→ **Information shown**:
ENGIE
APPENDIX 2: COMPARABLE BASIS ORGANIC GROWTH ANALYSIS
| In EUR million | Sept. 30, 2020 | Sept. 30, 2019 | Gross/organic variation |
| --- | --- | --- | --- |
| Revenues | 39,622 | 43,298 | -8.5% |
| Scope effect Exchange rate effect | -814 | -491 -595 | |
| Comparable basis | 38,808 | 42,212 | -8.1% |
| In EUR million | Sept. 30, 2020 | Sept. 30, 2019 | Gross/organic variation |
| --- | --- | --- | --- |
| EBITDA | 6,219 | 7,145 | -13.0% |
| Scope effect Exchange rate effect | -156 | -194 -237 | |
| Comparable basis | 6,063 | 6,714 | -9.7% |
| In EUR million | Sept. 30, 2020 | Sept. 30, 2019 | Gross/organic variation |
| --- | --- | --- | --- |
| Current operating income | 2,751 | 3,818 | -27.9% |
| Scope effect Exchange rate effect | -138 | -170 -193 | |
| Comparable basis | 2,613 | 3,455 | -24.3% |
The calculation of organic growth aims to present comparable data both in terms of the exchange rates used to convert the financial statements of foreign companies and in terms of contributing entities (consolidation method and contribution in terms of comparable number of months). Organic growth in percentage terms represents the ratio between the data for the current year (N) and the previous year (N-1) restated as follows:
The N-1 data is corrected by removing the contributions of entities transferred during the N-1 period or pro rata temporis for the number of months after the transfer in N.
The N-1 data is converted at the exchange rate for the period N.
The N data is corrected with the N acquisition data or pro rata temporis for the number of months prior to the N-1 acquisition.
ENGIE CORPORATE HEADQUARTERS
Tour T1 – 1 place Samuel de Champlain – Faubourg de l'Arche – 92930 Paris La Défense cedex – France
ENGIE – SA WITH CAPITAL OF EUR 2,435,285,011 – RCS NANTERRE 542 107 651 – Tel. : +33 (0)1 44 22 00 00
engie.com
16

→ **Exercise**:
Filter the entries by the string "number" and copy each matching line.

→ **Output of the task**:
The calculation of organic growth aims to present comparable data both in terms of the exchange rates used to convert the financial statements of foreign companies and in terms of contributing entities (consolidation method and contribution in terms of comparable number of months). Organic growth in percentage terms represents the ratio between the data for the current year (N) and the previous year (N-1) restated as follows:
The N-1 data is corrected by removing the contributions of entities transferred during the N-1 period or pro rata temporis for the number of months after the transfer in N.
The N data is corrected with the N acquisition data or pro rata temporis for the number of months prior to the N-1 acquisition.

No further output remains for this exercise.